GIVEN PASSAGE START

Keywords

1 Introduction

Now Internet is an inseparable part of our daily life. Almost every day, we get news from the news site, search information through the search engine and watch some pictures and videos on the Internet. In recent years, Internet, as a large scale information carrier, has a rapid-growing image database. Facial images become an important part of all kinds of images and are widely used in various applications. Therefore effective facial image coding is vital for storage and transmission of facial images.

From the earliest standard JPEG to recently proposed HEVC/H.265, the development of mainstream image coding method took more than two decades. Some classical coding algorithms emerged, including JPEG2000 [1], AVC/H.264 and HEVC (High Efficiency Video Coding) [2]. H.264 uses intra-frame prediction in the spatial domain to remove redundancy between adjacent image blocks. JPEG2000 is a representative transform domain oriented coding method, which transforms the image into wavelet domain and then compresses it by quantizing the wavelet coefficients. Since cloud database is huge, it is very likely to find some similar images from the cloud database. For facial image, even for different people, the face similarity can reach 70%. If we can use the database resource to help for image coding, we may get a higher compression ratio.

Currently, there are many visual feature extraction algorithms. For a facial image, we can extract some local features in the sense organs and hair areas. These local features can well reflect the portrait characteristics and can be invariant in some cases. Therefore we consider to encode facial images according to the local features, and try to keep the feature area and neglect the non-feature area appropriately.

In this paper, we propose a feature-based coding method for facial image in the transform domain. First of all, the input image is transformed by multi-layer wavelet transform. After transformation, we can get one low frequency sub band (LF sub band) and some high frequency sub bands (HF sub bands). We use local feature to describe the HF sub bands. The encoded bit stream is consists of encoded feature information and encoded LF sub band. On the decoded side, we use the decoded feature information to match features in a database and find similar patches to restore the HF sub bands, Final reconstructed image is obtained using wavelet inverse transform from decoded LF sub band and restored HF sub bands.

GIVEN PASSAGE END

- **WHAT YOU WILL DO**
1 – In the introduction on facial image coding, how high can face similarity reach even between different people?
2 – Resume the introduction on facial image coding, picking up right after its final sentence.

DATASET CONTENT START

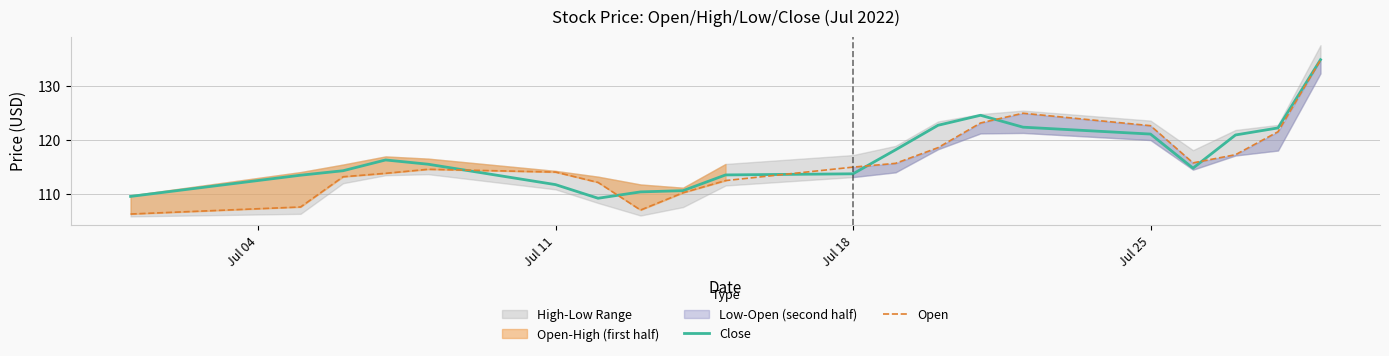

List the series in order of their peak value, lowest first.

Open, Close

DATASET CONTENT END

- **ACTIVITY ANSWERS**
1 – It can reach 70%.

2 –
The rest of this paper is organized as follows: Sect. 2 introduces related works of proposed algorithm; Sect. 3 provides our coding method in detail; Sect. 4 shows our experimental results; Final conclusions are given in Sect. 5.

2 Related Works

In 2004, Lowe proposed SIFT algorithm [3]. SIFT features have the advantage of scale and rotation invariance. A scale space is established firstly, and extreme values are found in the scale space as feature key points in SIFT algorithm. There are three basic parameters for each key point: position, scale and orientation. Scale expresses the layer of the key points, and orientation gives the gradient orientation value of the neighborhood of the key point. The scale invariance of the SIFT feature can be used for matches between images at different scale, and rotation invariance can be used to adapt to the rotation transformation.

In this paper, we use SIFT algorithm to extract features of facial images. Each key point can be expressed by:

$$ K_{i} = \left( {Pt_{i} ,s_{i} ,o_{i} } \right) $$
(1)

where \( Pt_{i} \) is the coordinate of the key point, \( s_{i} \) and \( o_{i} \) are the scale and orientation of the key point respectively.

After the feature extraction, the feature key points need to be described. In [3], Lowe used a 128-dimension descriptor to described each key point. According to the location of the key point, a neighborhood image block is selected, whose size is related to the scale of the key point. To realize the rotation invariance, the image block is rotated to its main orientation \( o_{i} \) Then the block is divided into 4 × 4 subblocks, and a 8-dimension vector is calculated for each subblock. Finally, a vector with 4 × 4 × 8 = 128 dimensions is obtained. We can get the SIFT descriptor of one each point after normalization, which is expressed by \( D_{i} \).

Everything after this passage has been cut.